WORK INSTRUCTION
Could you filter the records below and keep only the lines with the word "posta"?

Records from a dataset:
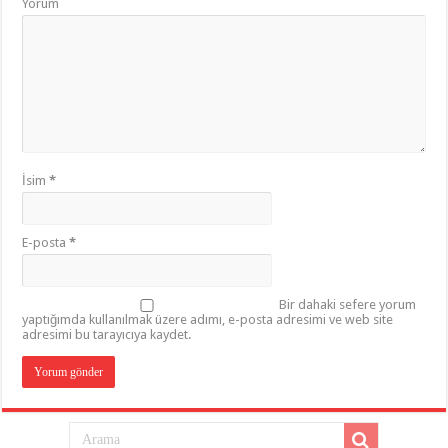
Yorum
İsim
*
E-posta
*
Bir dahaki sefere yorum
yaptığımda kullanılmak üzere adımı, e-posta adresimi ve web site
adresimi bu tarayıcıya kaydet.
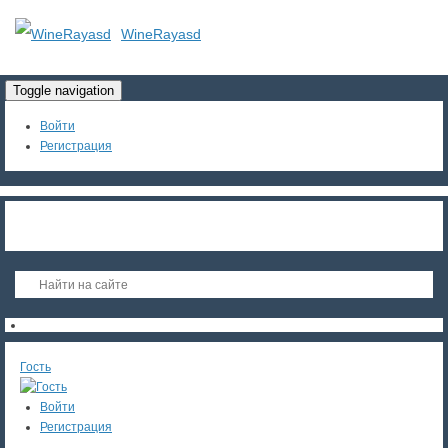
WineRayasd
Toggle navigation
Войти
Регистрация
Гость
Войти
Регистрация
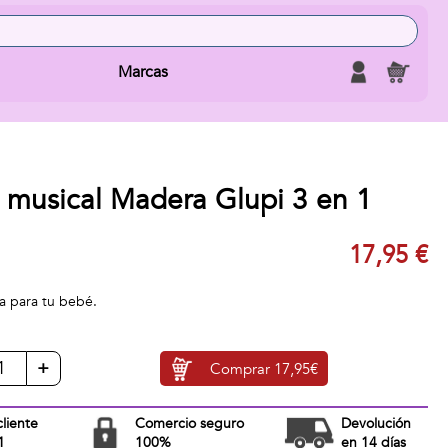
Marcas
 musical Madera Glupi 3 en 1
17,95 €
a para tu bebé.
+
Comprar
17,95€
cliente
Comercio seguro
Devolución
1
100%
en 14 días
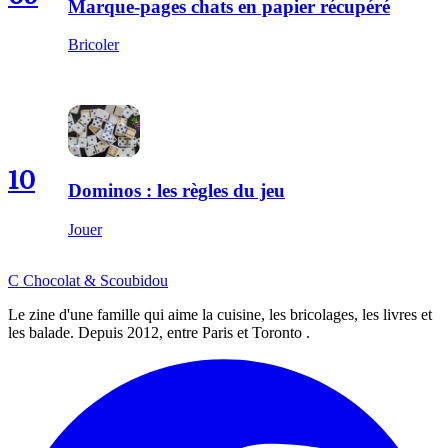
Marque-pages chats en papier récupéré
Bricoler
10
Dominos : les règles du jeu
Jouer
C
Chocolat
&
Scoubidou
Le zine d'une famille qui aime la cuisine, les bricolages, les livres et
les balade. Depuis 2012, entre Paris et Toronto .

WRITTEN ANSWER
E-posta
yaptığımda kullanılmak üzere adımı, e-posta adresimi ve web site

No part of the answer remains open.